Integration durch Bildung

Samira Tanana, Listenplatz 3 unserer Kandidat*innen für die BVV, erklärt, wie staatliche und ehrenamtliche Hilfe sich bei der Integration durch Bildung ergänzen können.

In unserer heutigen Gesellschaft ist es wichtiger als sonst, die Bildung zu fördern. Wir haben im letzten Jahr vermehrt geflüchtete Menschen aufgenommen, die aufgrund von Krieg und Terror ihr Heimatland verlassen mussten. Diese Menschen haben hier eine Willkommenskultur erfahren wie nur in wenigen anderen europäischen Ländern.

Jetzt muss es mit der Integration weitergehen, wir dürfen nicht stehen bleiben. Dazu bedarf es einer guten Bildung. Durch die Förderung von Bildungsmaßnahmen erleichtert man den neuen Mitbürger*innen den Zugang zu vielen Bereichen des Lebens. Diese Menschen fühlen sich von der Gesellschaft angenommen und gebraucht.

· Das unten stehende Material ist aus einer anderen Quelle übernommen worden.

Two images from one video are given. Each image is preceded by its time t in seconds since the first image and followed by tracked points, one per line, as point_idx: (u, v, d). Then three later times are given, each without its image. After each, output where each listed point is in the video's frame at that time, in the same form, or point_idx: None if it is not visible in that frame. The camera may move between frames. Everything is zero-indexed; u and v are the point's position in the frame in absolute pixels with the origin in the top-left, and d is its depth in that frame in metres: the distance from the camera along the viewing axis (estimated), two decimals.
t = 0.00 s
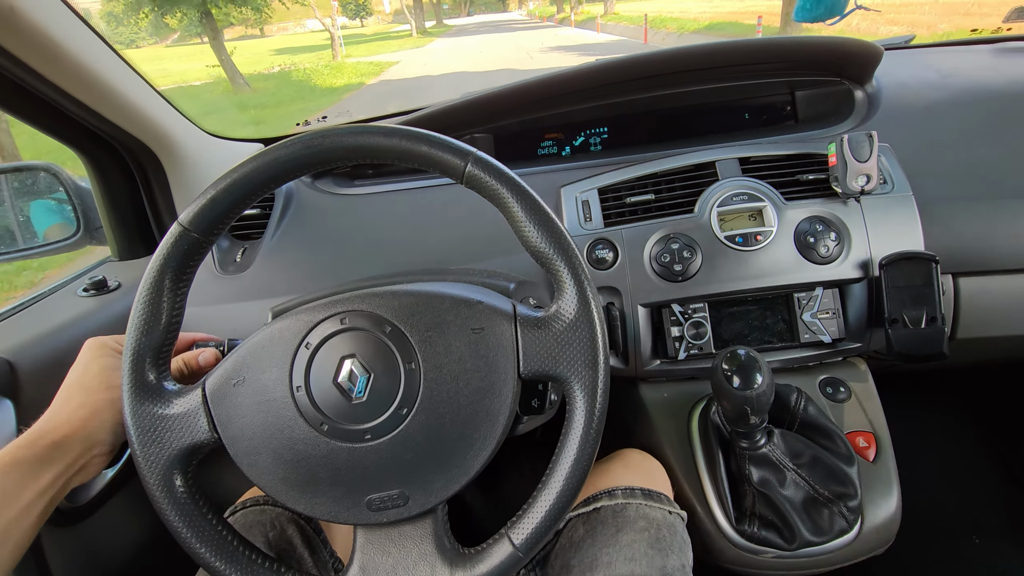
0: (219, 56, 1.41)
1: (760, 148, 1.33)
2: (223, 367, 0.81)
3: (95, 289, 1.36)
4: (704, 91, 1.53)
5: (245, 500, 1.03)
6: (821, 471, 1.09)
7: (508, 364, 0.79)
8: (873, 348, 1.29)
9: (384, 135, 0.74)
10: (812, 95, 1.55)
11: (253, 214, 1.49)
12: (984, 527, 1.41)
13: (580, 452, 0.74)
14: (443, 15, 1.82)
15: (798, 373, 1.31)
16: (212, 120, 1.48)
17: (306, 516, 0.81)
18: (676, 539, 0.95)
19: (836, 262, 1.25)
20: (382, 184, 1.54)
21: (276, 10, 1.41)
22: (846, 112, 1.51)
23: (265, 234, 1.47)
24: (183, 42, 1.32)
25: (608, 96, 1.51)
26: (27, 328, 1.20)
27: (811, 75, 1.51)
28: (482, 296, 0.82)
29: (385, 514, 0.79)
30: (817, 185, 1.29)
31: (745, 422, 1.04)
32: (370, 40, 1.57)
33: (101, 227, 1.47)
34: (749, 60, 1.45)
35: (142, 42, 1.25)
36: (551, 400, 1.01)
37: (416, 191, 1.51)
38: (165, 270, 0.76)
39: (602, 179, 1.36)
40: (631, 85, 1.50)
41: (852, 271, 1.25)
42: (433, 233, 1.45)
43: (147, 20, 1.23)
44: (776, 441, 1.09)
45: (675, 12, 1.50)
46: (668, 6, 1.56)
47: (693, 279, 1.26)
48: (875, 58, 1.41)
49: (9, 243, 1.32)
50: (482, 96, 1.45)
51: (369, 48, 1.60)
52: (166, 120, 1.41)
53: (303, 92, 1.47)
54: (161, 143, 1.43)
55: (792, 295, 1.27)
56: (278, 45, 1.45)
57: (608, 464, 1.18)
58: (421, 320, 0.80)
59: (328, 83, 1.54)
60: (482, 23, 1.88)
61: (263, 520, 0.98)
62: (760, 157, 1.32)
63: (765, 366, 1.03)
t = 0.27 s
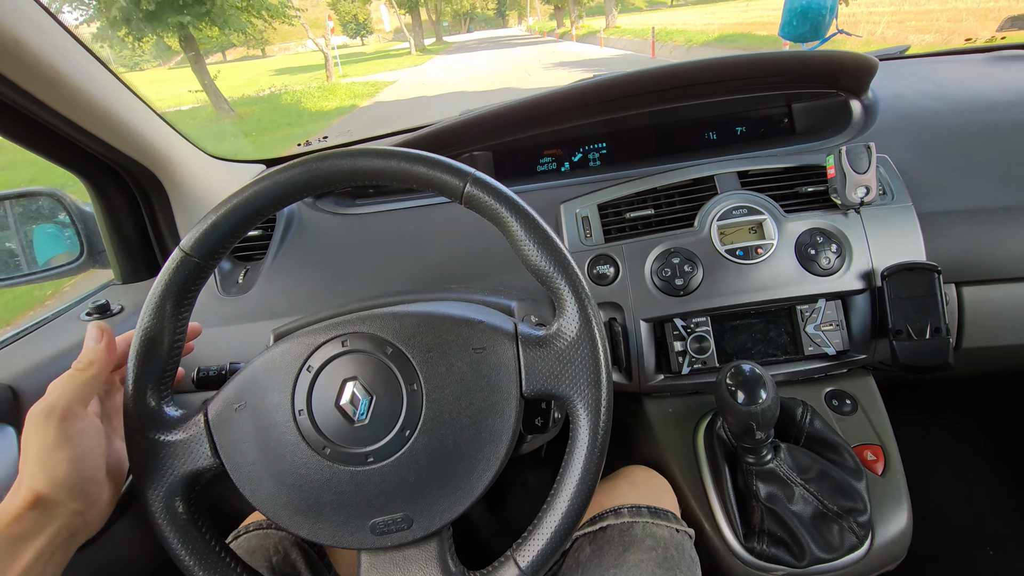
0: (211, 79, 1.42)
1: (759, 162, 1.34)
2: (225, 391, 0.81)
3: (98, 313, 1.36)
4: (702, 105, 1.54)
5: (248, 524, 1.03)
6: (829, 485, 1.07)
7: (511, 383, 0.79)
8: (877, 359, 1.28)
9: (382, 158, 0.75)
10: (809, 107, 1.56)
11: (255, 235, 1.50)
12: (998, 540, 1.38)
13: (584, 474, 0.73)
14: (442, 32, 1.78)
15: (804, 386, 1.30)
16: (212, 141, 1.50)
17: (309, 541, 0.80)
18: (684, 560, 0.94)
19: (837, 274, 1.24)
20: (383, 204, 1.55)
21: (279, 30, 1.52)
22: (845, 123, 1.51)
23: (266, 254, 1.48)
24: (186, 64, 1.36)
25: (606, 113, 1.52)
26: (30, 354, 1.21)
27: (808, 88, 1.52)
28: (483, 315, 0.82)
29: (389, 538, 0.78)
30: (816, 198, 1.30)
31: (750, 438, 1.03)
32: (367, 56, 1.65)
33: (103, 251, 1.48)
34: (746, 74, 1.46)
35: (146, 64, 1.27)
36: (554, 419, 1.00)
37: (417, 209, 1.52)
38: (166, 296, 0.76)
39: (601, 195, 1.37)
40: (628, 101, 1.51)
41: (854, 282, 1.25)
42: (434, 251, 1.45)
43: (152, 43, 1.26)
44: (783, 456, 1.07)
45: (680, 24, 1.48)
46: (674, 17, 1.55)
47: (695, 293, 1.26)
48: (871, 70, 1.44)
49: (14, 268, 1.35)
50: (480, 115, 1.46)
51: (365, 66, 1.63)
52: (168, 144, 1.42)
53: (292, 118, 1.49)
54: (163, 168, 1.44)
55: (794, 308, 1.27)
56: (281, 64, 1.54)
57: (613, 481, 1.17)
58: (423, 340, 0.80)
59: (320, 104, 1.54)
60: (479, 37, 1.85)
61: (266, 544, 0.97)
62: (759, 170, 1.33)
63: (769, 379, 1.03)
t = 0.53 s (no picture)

Ehrenamtliche Arbeit fördern

Eine gute und effektive Bildungsarbeit kann auch mithilfe von Vereinen, Institutionen oder Verbänden gut geleistet werden. Gerade in Berlin haben ehrenamtliche Mitarbeiter*innen in Vereinen oft einen eigenen Migrationshintergrund, der den Zugang zu diesen Menschen erleichtert. Sie müssen aber gefördert werden, um professionelle Arbeit leisten zu können. Es gibt viele öffentliche Fördermöglichkeiten, die diesen Vereinen zugute kommen sollten, denn ihre Projekte – z.B. Sprachkurse, Patenschaften oder regelmäßige Begegnungscafés, Kunst- oder Sportprojekte – leisten eine gute Integrationsarbeit für die Geflüchte-ten.

Diese erfahren nicht nur Wissensvermittlung, sondern auch Vergleiche der kulturellen Identitäten. Sie erfahren mehr über die deutsche Gesellschaft. Ein Bürger, der in Deutschland geboren ist und einen Migrationshintergrund hat, kann diese Vergleiche besser vermitteln. Es ist wichtig, dass diese Menschen viel über Deutschland erfahren, wie die Geschichte Deutschlands und Berlins, das Bildungssystem, die deutsche Politik. Durch die theoretische und praktische Erfahrung fördert dies die Integrationsfähigkeit.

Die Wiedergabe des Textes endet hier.